392: Ingram Micro CIO & CDO Tom Peck says that Ingram Micro is in race to win the customer experience. The speed in which IT is delivered has changed dramatically. In response, Ingram Micro has made massive changes around its IT team. These changes include shifting from a traditional waterfall approach to agile and scrum methodologies, changing its technology stack to be more reliant on microservices, getting people to collaborate in small teams, and showing businesses that a near-perfect product delivered in a short period of time is better than a perfect one in a long period of time. We also discuss Tom’s view on AI, IoT, and zero-trust architecture, why CIOs need to focus on strategy, ways in which the CIO role has remained the same over Tom’s several decades in the role, among other topics.
391: Washington Post Chief Product and Information Officer Shailesh Prakash describes the genesis story of Arc Publishing.

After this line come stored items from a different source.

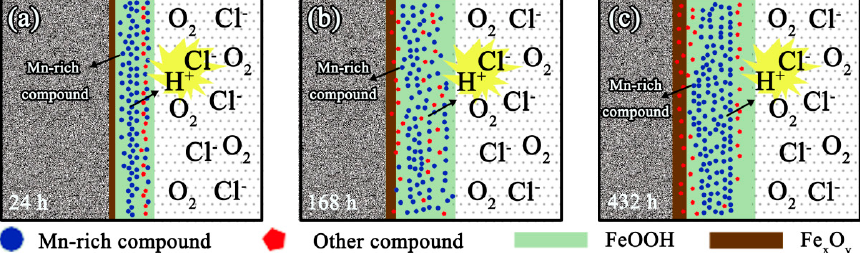
Figure 8. Conceptual model of the corrosion process of the tested medium-Mn steel: ( a ) 24 h; ( b ) 168 h; and ( c ) 432 h.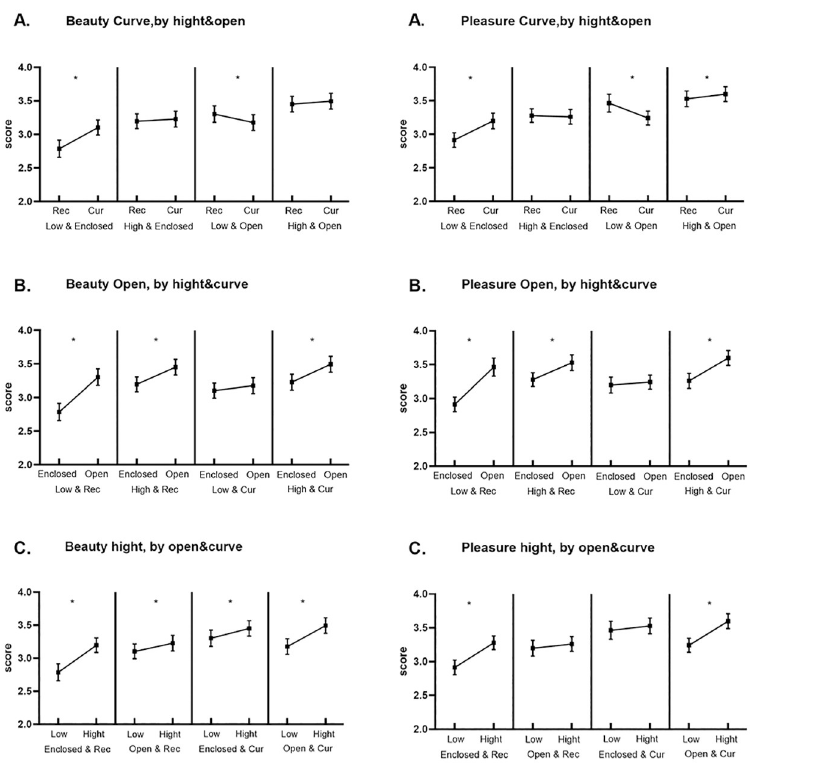
Fig 4. Comparison between beauty and pleasantness ratings in different conditions.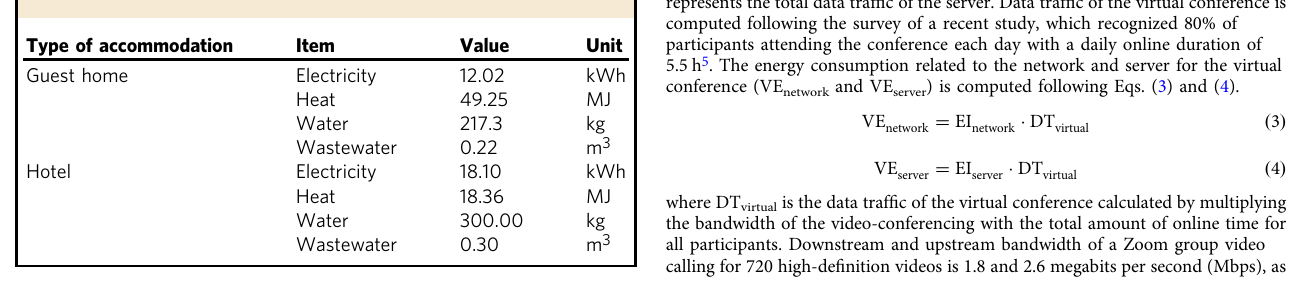
Table 2 Energy and water consumption of accommodation per capita per day by the type of accommodation 45 – 47,64,65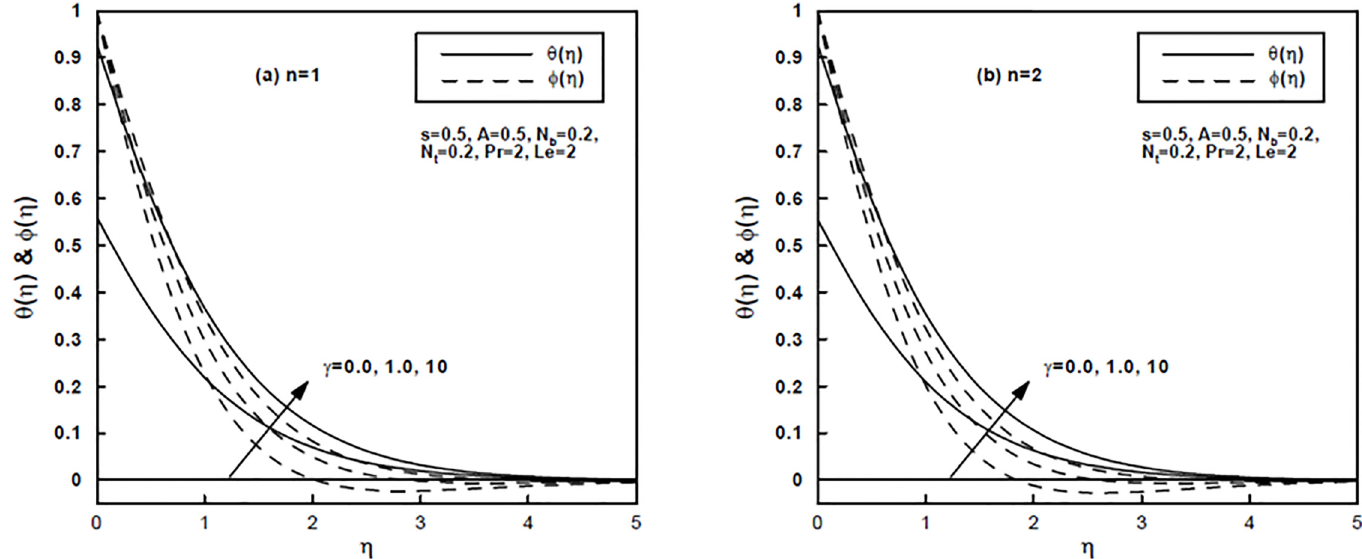
Fig 4. (a,b), The temperature and concentration profiles for different values of the generalized Biot number γ .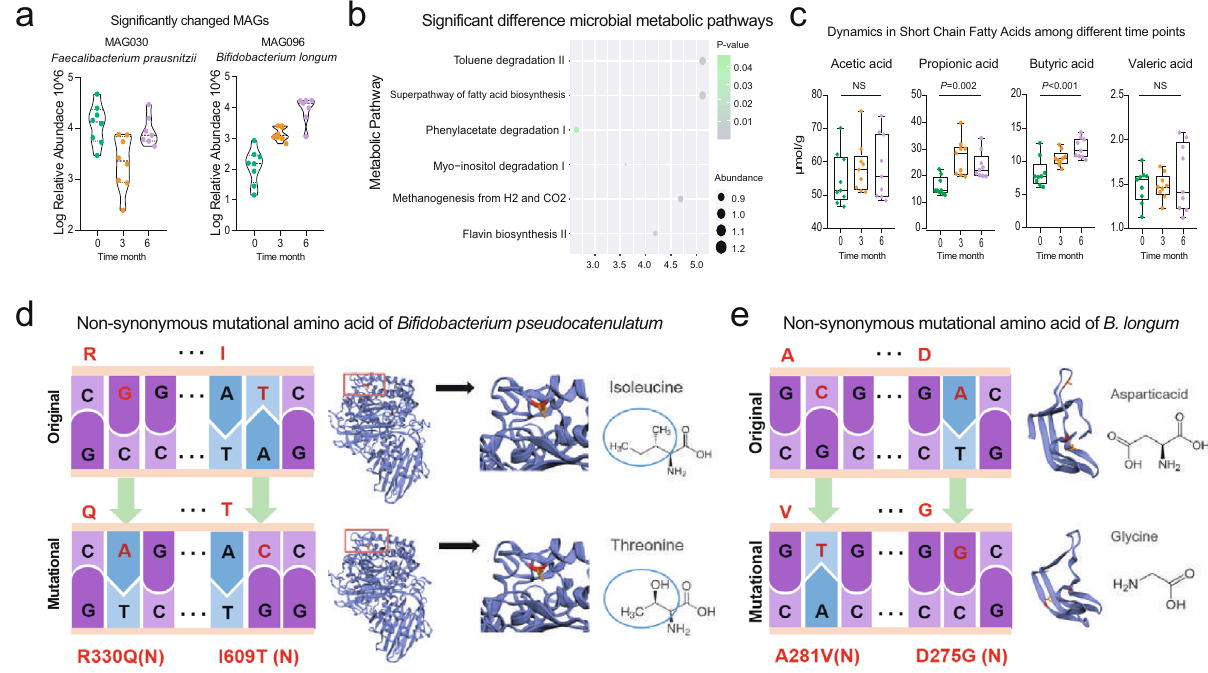
Fig. 7 Probiotic Bi fi dobacterium longum adjuvant methimazole treatment improved intestinal microbial structure. a MAGs of signi fi cant difference among different time points. b The intestinal microbial metabolic pathway that differed signi fi cantly between the samples at baseline and the samples with 6 months of probiotic and methimazole treatment. c Dynamics in Short-Chain Fatty Acids among different time points. d , e The evolutionary changes at the genetic level in intestinal microbial species that responded to probiotics intake. d Two SNPs (nonsynonymous mutations) were annotated at the Bi fi dobacterium pseudocatenulatum genome and the mutational gene was related to the function of Ig-like domain-containing protein. e The other two SNPs (nonsynonymous mutations) were annotated at the Bi fi dobacterium longum genome and the mutational gene was related to the function of LPXTG cell wall anchor domain-containing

Arc was initially built by the company to meet its own needs, but after realizing it had built one of the best media tech stacks in the industry, the company began selling it to other publishers. The Post now believes Arc Publishing has the ability to become a $100 million business. Shaliesh also shares his view on building technology in-house versus buying and integrating, his experience on the board of Blue Origin, how Jeff Bezos has helped the company further its technology abilities, and how the company partners with large tech organizations, such as Google, Apple, and Facebook, among other topics.
390: LinkedIn co-Founder Reid Hoffman argues that companies should value speed over efficiency. In the modern world of network effects, being the first to scale often provides significant first mover advantages in creating a transformative company. While second place can be a decent consolation prize, Reid believes that if you are third or worse, you failed. However, while speed is important, Reid warns against having a blind adhesion to size as companies also need to determine which components put them in the best possible position. We also discuss the lessons Reid took from SocialNet, a company he founded before LinkedIn, his experience as a founding board member at PayPal, how China is able to move at such an extraordinary pace, among other topics.
389: Nationwide CIO Jim Fowler shares what drew him to Nationwide after nearly two decades at GE. He also elaborates on his three pillars of focus as CIO. Jim is focused on modernizing the technology team itself, which involves becoming more agile, the modernization of all the underlying platforms, such as Nationwide’s policy management, claims, life insurance systems, and leveraging the first two pillars to create a set of customer journeys. We also discuss the evolution of the CIO role, Jim’s take on AI, digital twins, and quantum computing, among other topics.
388: Volvo CDO/CIO Atif Rafiq discusses Volvo’s evolution into a mobility company. While Volvo has been around since 1927, the company’s executives’ first order of business is to define the future state of the company, which allows them to understand the ambition they need to fulfill. If a company can put together a plan to move towards that higher ambition, it will gain momentum, which builds on itself. Atif claims that once a global company has clarity on this aspect, it will have the necessary resources to chase that. We also discuss Atif’s focus on the customer experience, Volvo’s partnership with Silicon Valley firms, the company’s value proposition to potential employees, among other topics.